Digital transformation is a trend that has swept and defined the 2010’s & 2020’s, however the constant distraction has eroded attention spans. Consumers are therefore seeking spaces that force self-discipline and disconnect from their digitally native lifestyle. Stores that depict this empathetic experience are meditative havens, which are inclusive of colours, sounds (or lack
thereof), and furniture encouraging customers to use their store visit as an opportunity to rest and recuperate as they browse.

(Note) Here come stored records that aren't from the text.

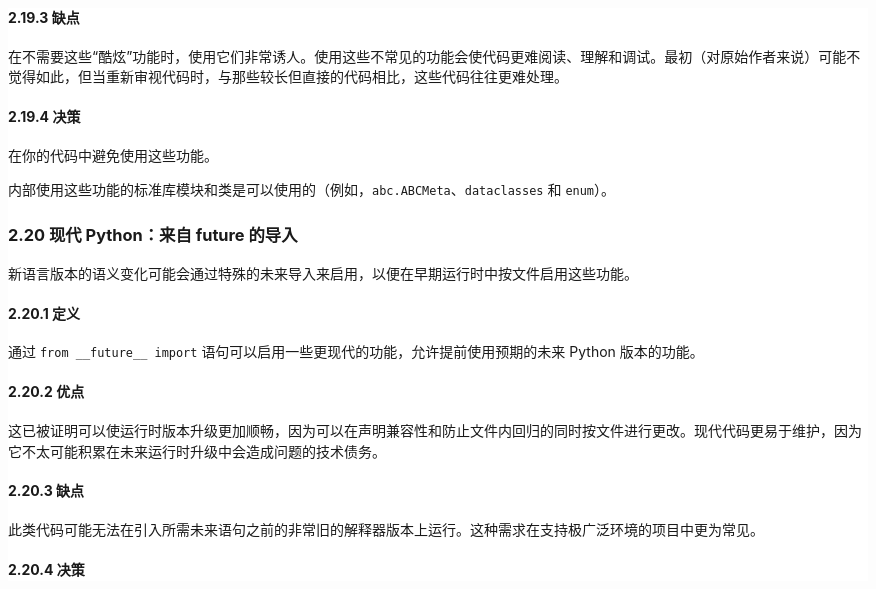 <a id="s2.19.3-cons"></a>
<a id="2193-cons"></a>

<a id="power-features-cons"></a>
#### 2.19.3 缺点

在不需要这些“酷炫”功能时，使用它们非常诱人。使用这些不常见的功能会使代码更难阅读、理解和调试。最初（对原始作者来说）可能不觉得如此，但当重新审视代码时，与那些较长但直接的代码相比，这些代码往往更难处理。

<a id="s2.19.4-decision"></a>
<a id="2194-decision"></a>

<a id="power-features-decision"></a>
#### 2.19.4 决策

在你的代码中避免使用这些功能。

内部使用这些功能的标准库模块和类是可以使用的（例如，`abc.ABCMeta`、`dataclasses` 和 `enum`）。

<a id="s2.20-modern-python"></a>
<a id="220-modern-python"></a>

<a id="modern-python"></a>
### 2.20 现代 Python：来自 __future__ 的导入

新语言版本的语义变化可能会通过特殊的未来导入来启用，以便在早期运行时中按文件启用这些功能。

<a id="s2.20.1-definition"></a>
<a id="2201-definition"></a>

<a id="modern-python-definition"></a>
#### 2.20.1 定义

通过 `from __future__ import` 语句可以启用一些更现代的功能，允许提前使用预期的未来 Python 版本的功能。

<a id="s2.20.2-pros"></a>
<a id="2202-pros"></a>

<a id="modern-python-pros"></a>
#### 2.20.2 优点

这已被证明可以使运行时版本升级更加顺畅，因为可以在声明兼容性和防止文件内回归的同时按文件进行更改。现代代码更易于维护，因为它不太可能积累在未来运行时升级中会造成问题的技术债务。

<a id="s2.20.3-cons"></a>
<a id="2203-cons"></a>

<a id="modern-python-cons"></a>
#### 2.20.3 缺点

此类代码可能无法在引入所需未来语句之前的非常旧的解释器版本上运行。这种需求在支持极广泛环境的项目中更为常见。

<a id="s2.20.4-decision"></a>
<a id="2204-decision"></a>

<a id="modern-python-decision"></a>
#### 2.20.4 决策
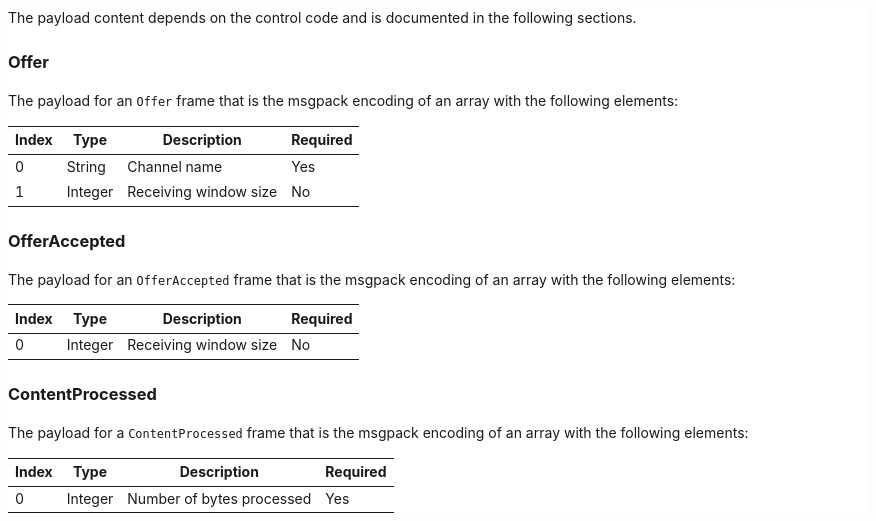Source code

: The payload content depends on the control code and is documented in the following sections.

### Offer

The payload for an `Offer` frame that is the msgpack encoding of an array with the following elements:

Index | Type | Description | Required
--|--|--|--
0 | String | Channel name | Yes
1 | Integer | Receiving window size | No

### OfferAccepted

The payload for an `OfferAccepted` frame that is the msgpack encoding of an array with the following elements:

Index | Type | Description | Required
--|--|--|--
0 | Integer | Receiving window size | No

### ContentProcessed

The payload for a `ContentProcessed` frame that is the msgpack encoding of an array with the following elements:

Index | Type | Description | Required
--|--|--|--
0 | Integer | Number of bytes processed | Yes
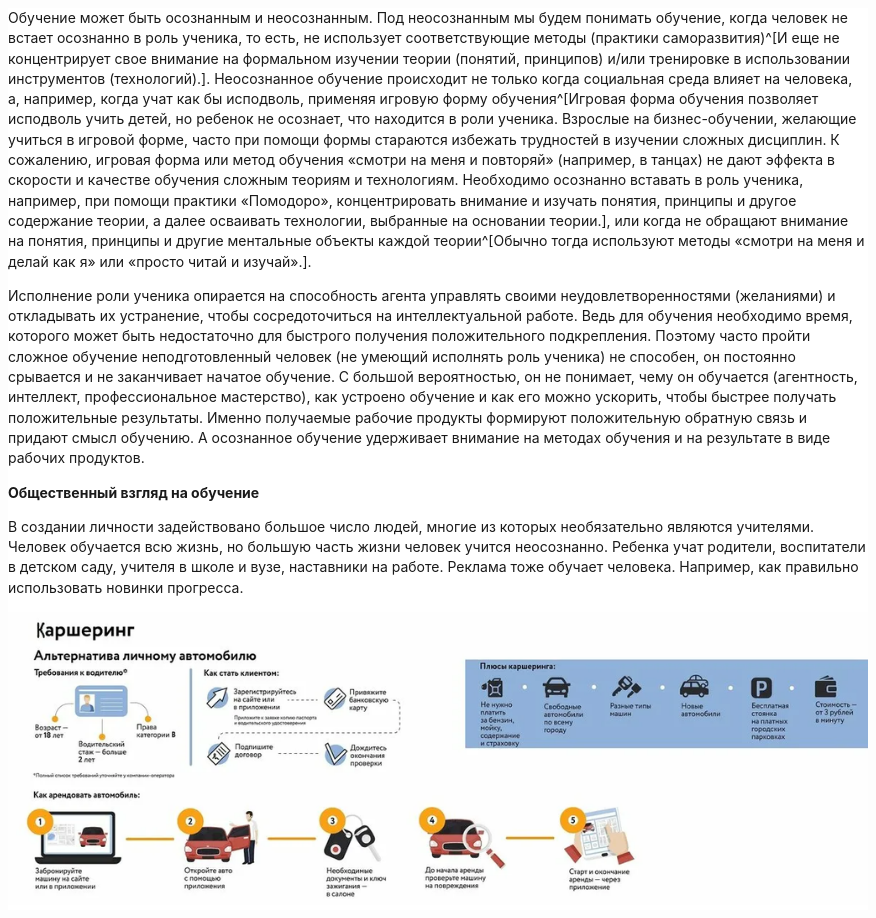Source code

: Обучение может быть осознанным и неосознанным. Под неосознанным мы будем
понимать обучение, когда человек не встает осознанно в роль ученика, то
есть, не использует соответствующие методы (практики
саморазвития)^[И еще не концентрирует свое внимание на
формальном изучении теории (понятий, принципов) и/или тренировке в
использовании инструментов (технологий).]. Неосознанное
обучение происходит не только когда социальная среда влияет на человека,
а, например, когда учат как бы исподволь, применяя игровую форму
обучения^[Игровая форма обучения позволяет исподволь
учить детей, но ребенок не осознает, что находится в роли ученика.
Взрослые на бизнес-обучении, желающие учиться в игровой форме, часто при
помощи формы стараются избежать трудностей в изучении сложных дисциплин.
К сожалению, игровая форма или метод обучения «смотри на меня и
повторяй» (например, в танцах) не дают эффекта в скорости и качестве
обучения сложным теориям и технологиям. Необходимо осознанно вставать в
роль ученика, например, при помощи практики «Помодоро», концентрировать
внимание и изучать понятия, принципы и другое содержание теории, а далее
осваивать технологии, выбранные на основании теории.],
или когда не обращают внимание на понятия, принципы и другие ментальные
объекты каждой теории^[Обычно тогда используют методы
«смотри на меня и делай как я» или «просто читай и
изучай».].

Исполнение роли ученика опирается на способность агента управлять своими
неудовлетворенностями (желаниями) и откладывать их устранение, чтобы
сосредоточиться на интеллектуальной работе. Ведь для обучения необходимо
время, которого может быть недостаточно для быстрого получения
положительного подкрепления. Поэтому часто пройти сложное обучение
неподготовленный человек (не умеющий исполнять роль ученика) не
способен, он постоянно срывается и не заканчивает начатое обучение. С
большой вероятностью, он не понимает, чему он обучается (агентность,
интеллект, профессиональное мастерство), как устроено обучение и как его
можно ускорить, чтобы быстрее получать положительные результаты. Именно
получаемые рабочие продукты формируют положительную обратную связь и
придают смысл обучению. А осознанное обучение удерживает внимание на
методах обучения и на результате в виде рабочих продуктов.

**Общественный взгляд на обучение**

В создании личности задействовано большое число людей, многие из которых
необязательно являются учителями. Человек обучается всю жизнь, но
большую часть жизни человек учится неосознанно. Ребенка учат родители,
воспитатели в детском саду, учителя в школе и вузе, наставники на
работе. Реклама тоже обучает человека. Например, как правильно
использовать новинки прогресса.


![](01-learning-18.png)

London designer, Louisa Grey, has curated a series of meditative spaces inside Danish lifestyle brand, Frama’s Copenhagen store inspired by the body’s five senses. Using a mix of the brand’s furnishings, scents, and artistic objects Grey has built a multi-levelled sensory experience for Frama’s customers. Each room, dedicated to one of the five senses, has been carefully designed to complement the sense in its colouring and material choice. The concept behind the store is to integrate slow living into our lives and sometimes make things inconvenient and a little bit difficult, rather than everything being so efficient to allow consumers to take time with the ordinary, in their busy lives.

Conscious Design

Global climate action is stepping up a gear as the crisis magnifies. While there is increasing scrutiny into products and production, the physical retail space is becoming more and more accountable. Retail spaces can be very material hungry, and consumers are becoming increasingly aware of their impact. As we move towards 2030 we will have to be a lot cleverer in how we reduce waste and create more sustainable stores. It is crucial that brands make a step towards more conscious design in order to achieve positive change and ultimately a greener future. The big question is, how can brands design a store that’s not only good for the planet but one that also offers an immersive experience for consumers…


Eyewear brand, Ace & Tate, have demonstrated how in their recycled Antwerp store. The entire store is clad with terrazzo made with colourful chips of recycled plastic which is sourced by locally Dutch start-up Plasticiet as part of their push to become more sustainable. The brand pledge to become carbon neutral by 2030 and from the end of 2020 all of their glasses are made from 100% bio acetate. The terrazzo is punctuated with white display boxes for the glasses, and neon lighting, contemporary furniture, creating an attractive and impactful store.